To target an alternative pair of coordinates at query time, we need to specify the pair by name using onCoordinates (String) instead of onDefaultCoordinates():

The present chapter is meant to provide a technical insight in quad-tree (grid) indexing: how coordinates are mapped to the index and how queries are implemented.

When Hibernate Search indexes the entity annotated with @Spatial, it instantiates a SpatialFieldBridge to transform the latitude and longitude fields accessed via the Coordinates interface to the multiple index fields stored in the Lucene index.

Principle of the spatial index: the spatial index used in Hibernate Search is a QuadTree (http://en.wikipedia.org/wiki/Quadtree).

To make computation in a flat coordinates system the latitude and longitude field values will be projected with a sinusoidal projection ( http://en.wikipedia.org/wiki/Sinusoidal_projection). Origin values space is :

[-90 -> +90],]-180 -> 180]

for latitude,longitude coordinates and projected space is:

]-pi -> +pi],[-pi/2 -> +pi/2]

for cartesian x,y coordinates (beware of fields order inversion: x is longitude and y is latitude).

The index is divided into n levels labeled from 0 to n-1.

At the level 0 the projected space is the whole Earth. At the level 1 the projected space is devided into 4 rectangles (called boxes as in bounding box):

[-pi,-pi/2]->[0,0], [-pi,0]->[0,+pi/2], [0,-pi/2]->[+pi,0] and [0,0]->[+pi,+pi/2]

At level n+1 each box of level n is divided into 4 new boxes and so on. The numbers of boxes at a given level is 4^n.

Each box is given an id, in this format: [Box index on the X axis]|[Box index on the Y axis] To calculate the index of a box on an axis we divide the axis range in 2^n slots and find the slot the box belongs to. At the n level the indexes on an axis are from -(2^n)/2 to (2^n)/2. For instance, the 5th level has 4^5 = 1024 boxes with 32 indexes on each axis (32x32 is 1024) and the box of Id "0|8" is covering the [0,8/32*pi/2]->[1/32*pi,9/32*pi/2] rectangle is projected space.

Beware!

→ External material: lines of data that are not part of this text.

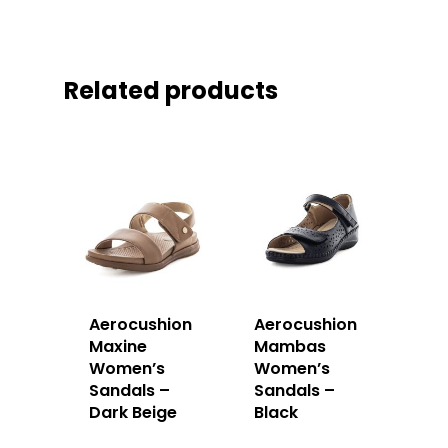
Related products
Aerocushion
Aerocushion
Maxine
Mambas
Women’s
Women’s
Sandals –
Sandals –
Dark Beige
Black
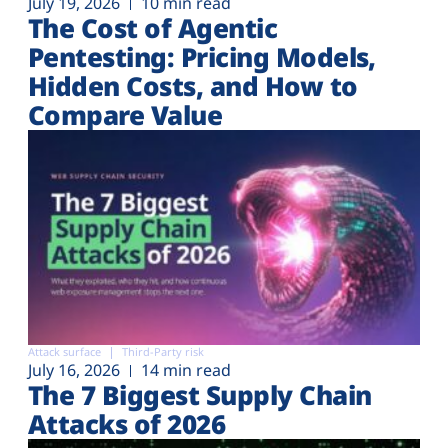
July 19, 2026
10 min read
The Cost of Agentic
Pentesting: Pricing Models,
Hidden Costs, and How to
Compare Value
Attack surface
Third-Party risk
July 16, 2026
14 min read
The 7 Biggest Supply Chain
Attacks of 2026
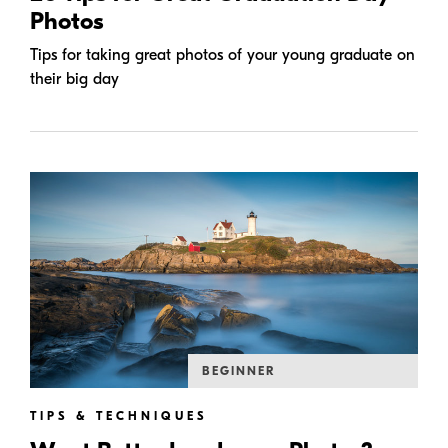
Photos
Tips for taking great photos of your young graduate on
their big day
BEGINNER
TIPS & TECHNIQUES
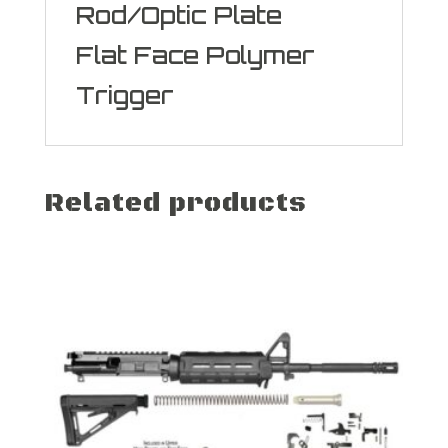
Rod/Optic Plate
Flat Face Polymer
Trigger
Related products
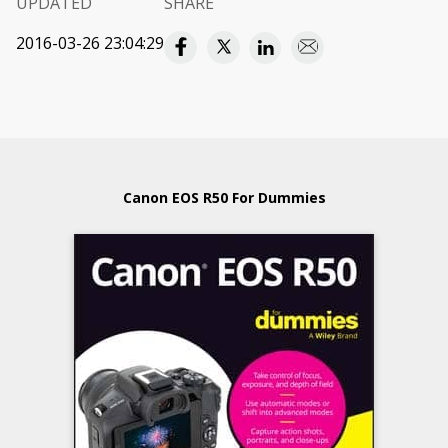
UPDATED
SHARE
2016-03-26 23:04:29
Canon EOS R50 For Dummies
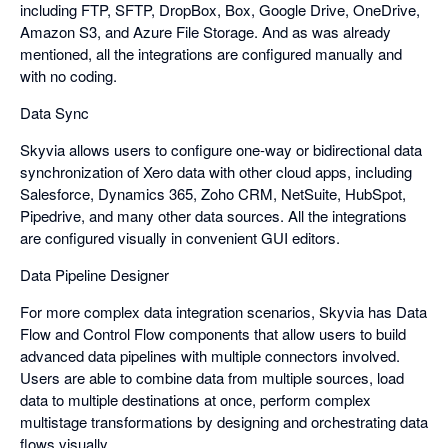
including FTP, SFTP, DropBox, Box, Google Drive, OneDrive,
Amazon S3, and Azure File Storage. And as was already
mentioned, all the integrations are configured manually and
with no coding.
Data Sync
Skyvia allows users to configure one-way or bidirectional data
synchronization of Xero data with other cloud apps, including
Salesforce, Dynamics 365, Zoho CRM, NetSuite, HubSpot,
Pipedrive, and many other data sources. All the integrations
are configured visually in convenient GUI editors.
Data Pipeline Designer
For more complex data integration scenarios, Skyvia has Data
Flow and Control Flow components that allow users to build
advanced data pipelines with multiple connectors involved.
Users are able to combine data from multiple sources, load
data to multiple destinations at once, perform complex
multistage transformations by designing and orchestrating data
flows visually.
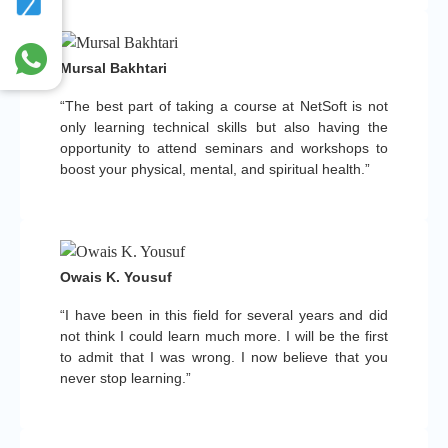
Mursal Bakhtari
“The best part of taking a course at NetSoft is not
only learning technical skills but also having the
opportunity to attend seminars and workshops to
boost your physical, mental, and spiritual health.”
Owais K. Yousuf
“I have been in this field for several years and did
not think I could learn much more. I will be the first
to admit that I was wrong. I now believe that you
never stop learning.”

The boxes are rectangles in projected space but the related area on Earth is not a rectangle!

Now that we have all these boxes at all these levels will be indexing points "into" them.

For a point (lat,long) we calculate its projection (x,y) and then we calculate for each level of the spatial index, the ids of the boxes it belongs to.

At each level the point is in one and only one box. For points on the edges the box are considered exclusive n the left side and inclusive on the right i-e ]start,end] (the points are normalized before projection to [-90,+90],]-180,+180]).

We store in the Lucene document corresponding to the entity to index one field for each level of the quad tree. The field is named: [spatial index fields name]_HSSI_[n]. [spatial index fields name] is given either by the parameter at class level annotation or derived from the name of the spatial annoted method of he entitiy, HSSI stands for Hibernate Search Spatial Index and n is the level of the quad tree.

We also store the latitude and longitude as a Numeric field under [spatial index fields name]_HSSI_Latitude and [spatial index fields name]_HSSI_Longitude fields. They will be used to filter precisely results by distance in the second stage of the search.

Now that we have all these fields, what are they used for?

When you ask for a spatial search by providing a search discus (center+radius) we will calculate the boxes ids that do cover the search discus in the projected space, fetch all the documents that belong to these boxes (thus narrowing the number of documents for which we will have to calculate distance to the center) and then filter this subset with a real distance calculation. This is called two level spatial filtering.